◆ Work order 1:
Set down the passage in the meshgrid question starting at "I am trying" and ending at "7 8 8 8]^T.", word for word.

◆ Text block:
**********
I am trying to bring code from Matlab to C++. There is some information related to my case in the KDE Eigen Forums.
What I try to achieve is related to Matlab's meshgrid, for which the solution given over there is
X = RowVectorXd::LinSpaced(1,3,3).replicate(5,1);
Y = VectorXd::LinSpaced(10,14,5).replicate(1,3);
i.e., .replicate the vectors the amount of the other dimension. In my case I have two existing (n x 1) vectors and want to create a (n^2, 2) matrix which contains all combinations of vector elements, that is:
[1 3 6]^T and [7 8]^T ==> [1 7, 3 7, 6 7, 1 8, 3 8, 6 8]^T
where ^T just means transposed, lines are comma-separated. (In my case the vectors use floats, but that shouldn't matter).
The first column of the matrix [1 3 6 1 3 6]^T is easily created by Eigen's .replicate function. However, I struggle to create the second column [7 7 7 8 8 8]^T.
**********
◆ Data to use:
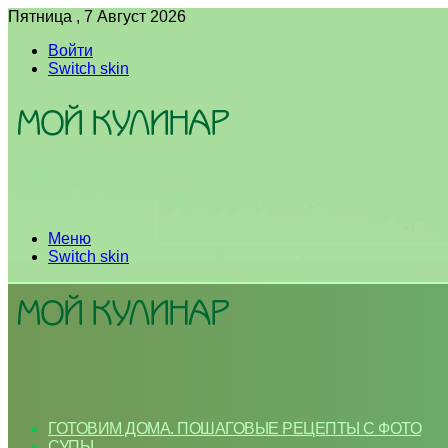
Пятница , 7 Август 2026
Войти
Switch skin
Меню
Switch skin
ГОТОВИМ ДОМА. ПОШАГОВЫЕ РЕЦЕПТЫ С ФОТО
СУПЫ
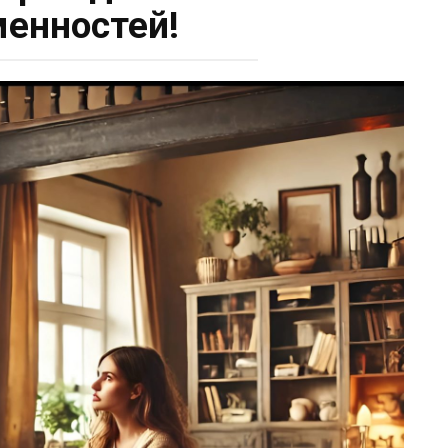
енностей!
**********
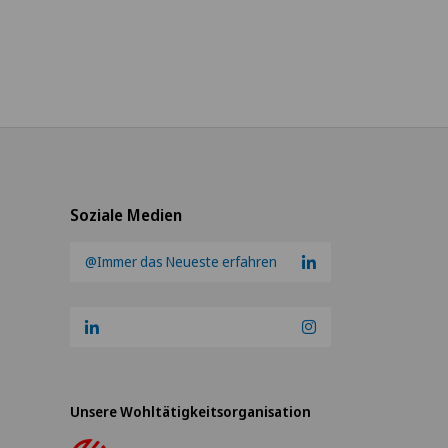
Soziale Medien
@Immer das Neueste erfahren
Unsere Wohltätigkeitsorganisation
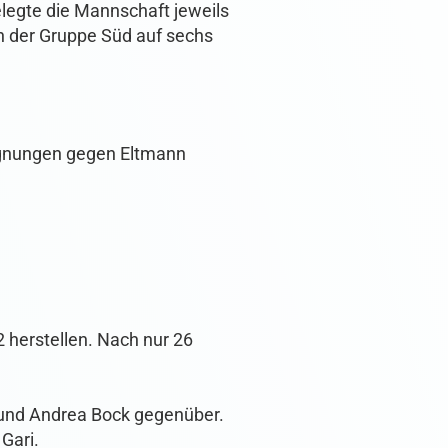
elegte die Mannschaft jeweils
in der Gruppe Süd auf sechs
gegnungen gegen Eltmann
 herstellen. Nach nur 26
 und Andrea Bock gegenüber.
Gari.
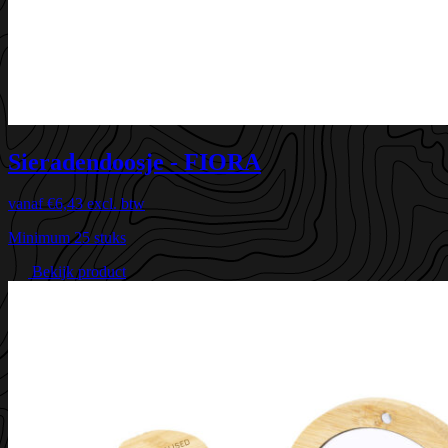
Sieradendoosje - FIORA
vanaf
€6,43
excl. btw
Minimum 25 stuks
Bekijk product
**********
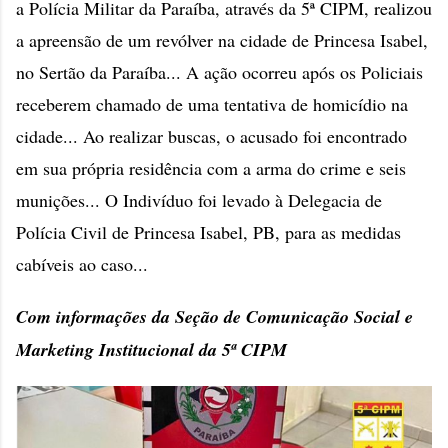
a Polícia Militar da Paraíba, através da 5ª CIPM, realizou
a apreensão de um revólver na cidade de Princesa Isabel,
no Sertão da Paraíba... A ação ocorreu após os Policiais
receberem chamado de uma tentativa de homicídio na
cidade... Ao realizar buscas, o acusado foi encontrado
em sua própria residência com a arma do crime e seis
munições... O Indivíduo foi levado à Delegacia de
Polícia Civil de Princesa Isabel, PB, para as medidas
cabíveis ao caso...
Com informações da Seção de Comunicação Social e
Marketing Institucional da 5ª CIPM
**********
◆ Work order 2:
In the records, switch "stuks" to "exemplaren" in the lines starting at the one containing "Sieradendoosje - FIORA" and ending at the one containing "Bekijk product", both included. Give back only those lines, with nothing else changed.

◆ Task output 1:
I am trying to bring code from Matlab to C++. There is some information related to my case in the KDE Eigen Forums.
What I try to achieve is related to Matlab's meshgrid, for which the solution given over there is
X = RowVectorXd::LinSpaced(1,3,3).replicate(5,1);
Y = VectorXd::LinSpaced(10,14,5).replicate(1,3);
i.e., .replicate the vectors the amount of the other dimension. In my case I have two existing (n x 1) vectors and want to create a (n^2, 2) matrix which contains all combinations of vector elements, that is:
[1 3 6]^T and [7 8]^T ==> [1 7, 3 7, 6 7, 1 8, 3 8, 6 8]^T
where ^T just means transposed, lines are comma-separated. (In my case the vectors use floats, but that shouldn't matter).
The first column of the matrix [1 3 6 1 3 6]^T is easily created by Eigen's .replicate function. However, I struggle to create the second column [7 7 7 8 8 8]^T.

◆ Task output 2:
Sieradendoosje - FIORA
vanaf
€6,43
excl. btw
Minimum 25 exemplaren
Bekijk product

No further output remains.